Another major advantage is that a data perspective on the code allows for easy and natural optimizations. The programmer is no longer combining pieces, which often throw the data through unwanted gyrations. Instead the data goes directly from point A to point B. It’s a straight line from one format to another. As well, the programmer can widen their scope from just a localized problem all the way up to ‘every use’ of a particular type of data, anywhere in the system. This opens up huge possibilities for macro-optimizations that generally provide huge boasts to the overall performance.

One common difficulty in software development is system upgrades. The code upgrades really easily, you just replace a block you don’t like with a block that you do. Data however, is a major pain. Upgrades force merges, backfilling and endless restructuring. If you are initially focused on the code then the upgrade problem gets ignored, where it quietly grows and becomes dangerous. Focusing on the data however brings it front and center. It becomes just another sub-problem of moving the data from one place to another, but this time across versions rather than just inside of the system. It makes tackling a big upgrade problem no worse than any other aspect of the system.

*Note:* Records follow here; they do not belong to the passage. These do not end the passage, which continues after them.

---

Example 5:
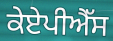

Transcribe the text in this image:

ਕੇਏਪੀਐੱਸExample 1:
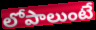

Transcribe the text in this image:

లోపాలుంటే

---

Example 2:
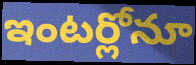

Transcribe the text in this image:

ఇంటర్లోనూ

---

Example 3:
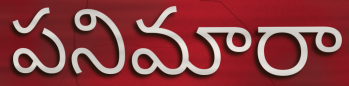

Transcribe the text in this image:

పనిమారా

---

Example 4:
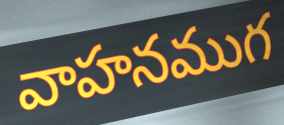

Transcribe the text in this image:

వాహనముగ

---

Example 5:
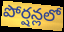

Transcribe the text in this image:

పోర్షన్లలోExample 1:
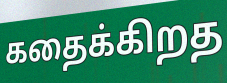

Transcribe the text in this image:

கதைக்கிறத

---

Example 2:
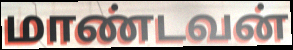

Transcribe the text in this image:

மாண்டவன்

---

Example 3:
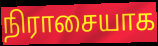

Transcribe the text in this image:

நிராசையாக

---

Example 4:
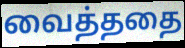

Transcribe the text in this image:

வைத்ததை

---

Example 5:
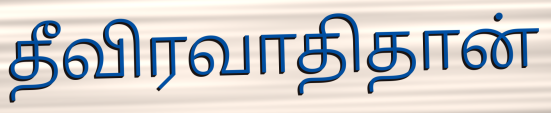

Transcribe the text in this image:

தீவிரவாதிதான்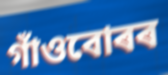
গাঁওবোৰৰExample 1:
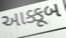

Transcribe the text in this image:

આક્કૂબ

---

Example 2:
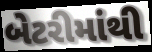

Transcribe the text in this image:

બેટરીમાંથી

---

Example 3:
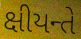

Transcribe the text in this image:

ક્ષીયન્તે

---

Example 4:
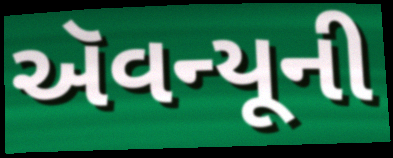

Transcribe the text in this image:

ઍવન્યૂની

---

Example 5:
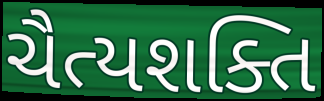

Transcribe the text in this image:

ચૈત્યશક્તિ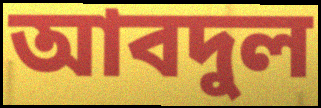
আবদুল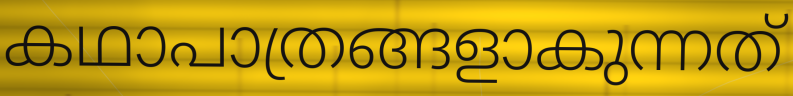
കഥാപാത്രങ്ങളാകുന്നത്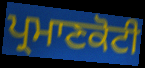
ਪ੍ਰਮਾਣਕੋਟੀ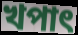
খপাৎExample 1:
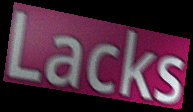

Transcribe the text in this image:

Lacks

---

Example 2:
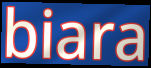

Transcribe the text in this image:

biara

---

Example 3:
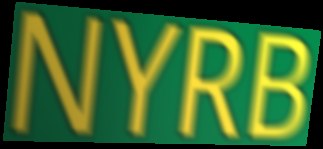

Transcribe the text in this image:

NYRB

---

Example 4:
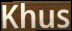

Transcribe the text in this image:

Khus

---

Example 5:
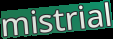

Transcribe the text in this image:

mistrial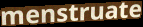
menstruate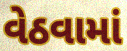
વેઠવામાંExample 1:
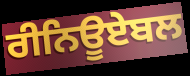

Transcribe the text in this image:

ਰੀਨਿਊਏਬਲ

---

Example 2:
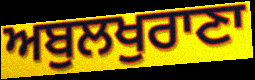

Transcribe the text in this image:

ਅਬੁਲਖੁਰਾਣਾ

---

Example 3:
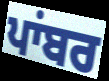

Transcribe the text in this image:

ਪਾਂਬਰ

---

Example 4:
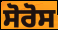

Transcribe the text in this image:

ਸੋਰੋਸ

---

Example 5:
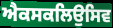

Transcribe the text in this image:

ਐਕਸਕਲਿਉਸਿਵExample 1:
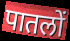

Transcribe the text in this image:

पातलों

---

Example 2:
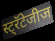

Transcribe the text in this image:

स्ट्रॅटेजीज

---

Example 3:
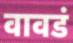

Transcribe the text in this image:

वावडं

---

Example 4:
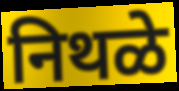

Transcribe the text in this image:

निथळे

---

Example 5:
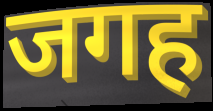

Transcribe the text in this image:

जगह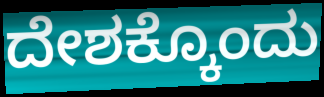
ದೇಶಕ್ಕೊಂದುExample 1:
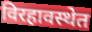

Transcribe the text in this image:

विरहावस्थेत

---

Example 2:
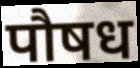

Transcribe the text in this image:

पौषध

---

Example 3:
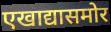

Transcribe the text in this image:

एखाद्यासमोर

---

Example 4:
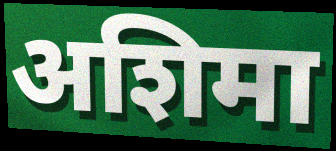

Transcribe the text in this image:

अशिमा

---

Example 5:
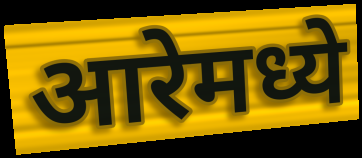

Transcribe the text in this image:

आरेमध्ये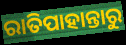
ରାତିପାହାନ୍ତାରୁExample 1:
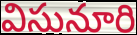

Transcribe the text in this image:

విసునూరి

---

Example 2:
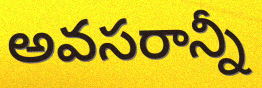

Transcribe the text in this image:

అవసరాన్నీ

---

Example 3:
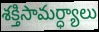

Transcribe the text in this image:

Added to all of this, it is far easier to visualize the data moving about in a system instead of seeing a mountain of poorly organized code. This makes architecture, debugging and testing far simpler as well. For example, a large inventory system with lots of eclectic functionality becomes conceptually simple when viewed as just a way to collect and display very specific items. This twist then leads to ways to combine and organize the existing functionality so that it is easier for the user to wield. Generalizations flow naturally.

Over the years, I’ve seen many a programmer hit the wall with their current Bag O’Tricks approach. Their ability to correctly solve problems is limited, so it is easy for them to get into a position where it becomes convoluted. However, seeing the data first breezes right through these issues. It becomes very quick and convenient to either manipulate the data into the correct form, or to determine if such manipulations are even possible (there are many unsolvable problems). Getting back to the earlier analogy, if you don’t have a viable car, you don’t really need to consider which off-ramp would be best.

Often I like to refer to programmers who rely solely on their Bag O’Tricks as having ‘one eye open’. The programmer may be very good at coding, but they’re too constrained by the limits of their existing tricks. If they spend their career staying within those boundaries, there are no problems. But if they want to get out there and build spectacular things that people will love, then they’ve got to get that second eye open as well. Once they’ve done that, they are no longer limited by what they know, just by the available time and their ability to correctly analyze the problem space.  A whole new world of possibilities opens up. They just have to learn to change their perspective.